My first object was to get an idea of the capabilities of a kite for lifting weights. Naturally the lift depends on the strength of the wind; and I soon found that the wind varies so greatly in strength, that it is very difficult to get accurate working figures. One day I had a kite of some 20 feet up, and found that I could put stone after stone into the little bag hanging beneath, up to a total weight of six pounds, and not overweight the kite. I felt quite triumphant. On this basis, three-tenths pound per square foot, a kite of 500 square feet should lift a man. Thus encouraged, I worked all the harder. But I soon found that the kite is an awkward customer to deal with when you get on the wrong side of him. He can be very bad tempered, and often refuses to do what he is told. I had to devise new methods of construction in order to keep portable so huge an apparatus as I required. First, the tail required consideration (for I had been brought up to believe that a kite must have a long appendage of string with bits of paper tied along it at intervals). This tail was the bother of my life. The papers got wet and tore off. I substituted bits of stick. Then I thought it was not heavy enough, and added weights. Next, I imagined it did not have enough resistance to the wind, and I put on canvas cones. And, then, oh dear! The bother when that tail became entangled. Well, one day it was blowing very hard, and the kite would not fly steadily.

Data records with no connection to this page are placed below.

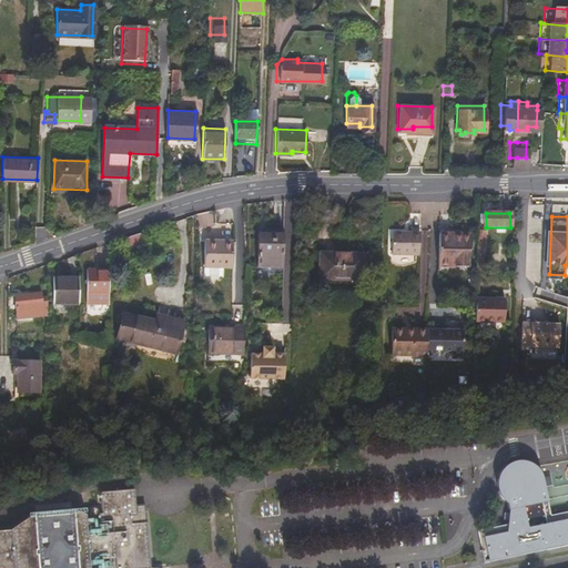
[(140,226),(122,234),(131,256),(149,250),(140,226)]
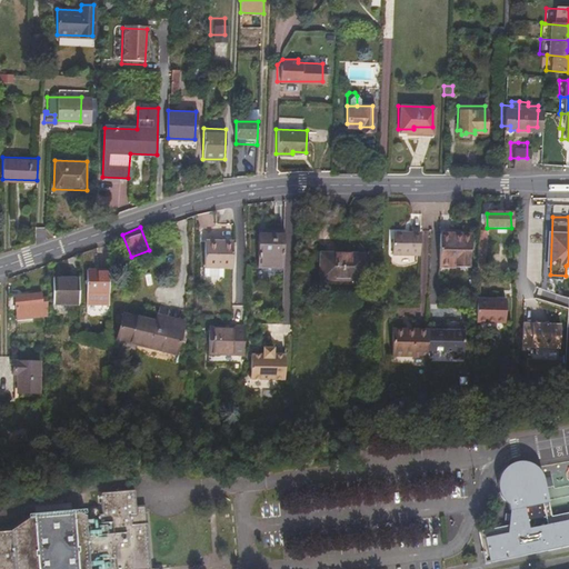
[(253,265),(280,265),(281,227),(253,227),(253,265)]
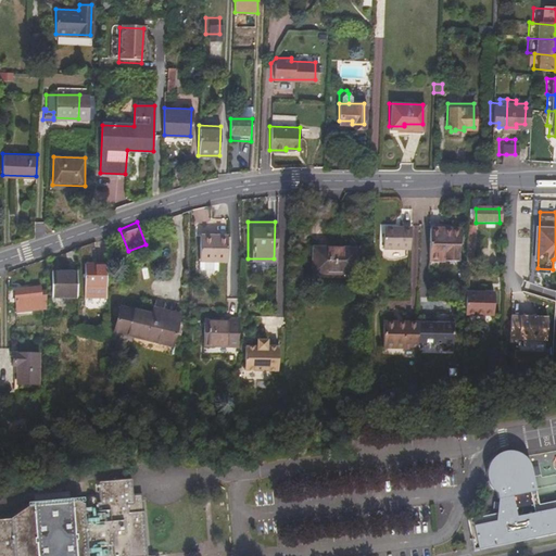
[(381,244),(408,245),(409,223),(382,223),(381,244)]
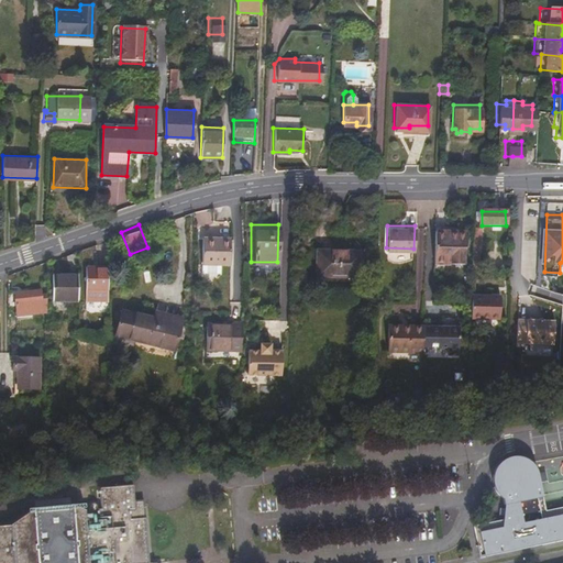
[(433,227),(432,260),(448,261),(448,258),(463,260),(463,228),(433,227)]
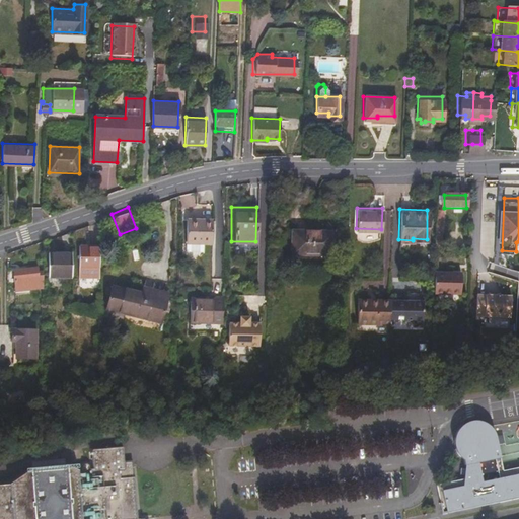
[(435,213),(434,257),(442,257),(443,212),(435,213)]
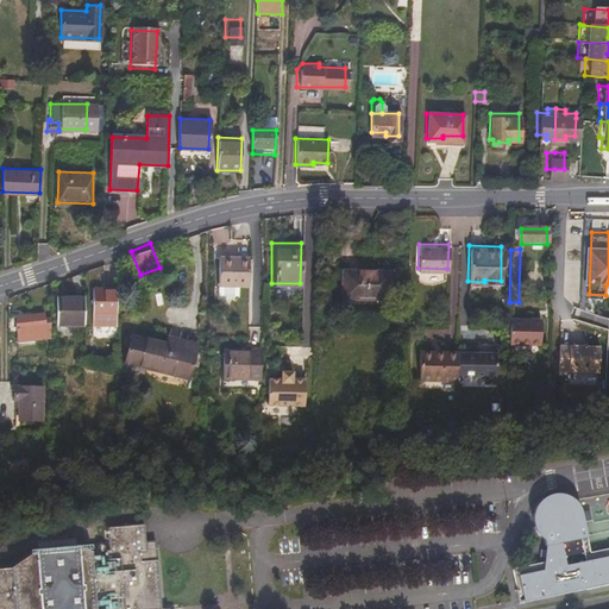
[(243,255),(231,255),(231,258),(213,258),(213,292),(232,293),(232,283),(243,282),(243,255)]
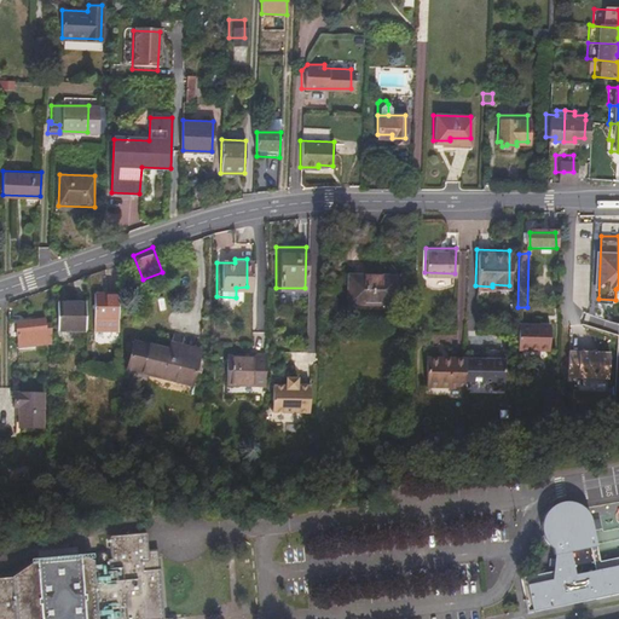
[(346,273),(345,298),(393,299),(394,275),(346,273)]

I added more and more to the tail, till finally I put a great bush on the end of it. The kite went up, then dived over, and then circled round and round, the bush alternately sweeping the ground and the sky, until it nearly swept me off the face of the earth. At last I got the kite down, and sorrowfully took the whole tail off, determined to add still more length and weight. But a sudden gust came, and took the kite right out of my hands. Up it went, indecently tailless, and flitted about like a bat, though on the whole much steadier than it had been with the ponderous string of brushwood hanging from it. From that day I have rarely put a tail on a kite.

That was one great result. I went on improving details, but made no important step until March 1893, when, after trying a great many unsatisfactory arrangements for steering the kite out of the wind course, I hit upon the plan of having two flying lines, one on each side of the center. In this way, I found, I could not only steer my kite to a remarkable extent on either side of the wind course; but in a gusty, variable wind, I could, by fastening the two lines at a distance apart, keep the kite floating perfectly steady. I then returned to weight-lifting. After many trials, I was one day delighted to get a kite of about 100 square feet to lift a weight of 56 pounds clear of the ground. I now made the kites bigger and bigger until, in May l894, I had a huge contrivance of bamboo and canvas, 36 feet high, with an area of about 500 square feet. To get a sailmaker to piece together the lightest canvas for the cover was easy enough, but how to make the frame was the difficulty. To calculate the strain would be the way to begin, but what wind was I to allow for? If I made provision for a gale, my apparatus would weigh so much that no light breeze could lift it. So I began the other way. I got some light bamboos, lashed them together, and stretched the canvas on the framework. It rose majestically, quietly doubled up and collapsed, and sank to the ground a wreck. So I made a stronger framework, and sent the kite up by two cords, with a basket suspended between them.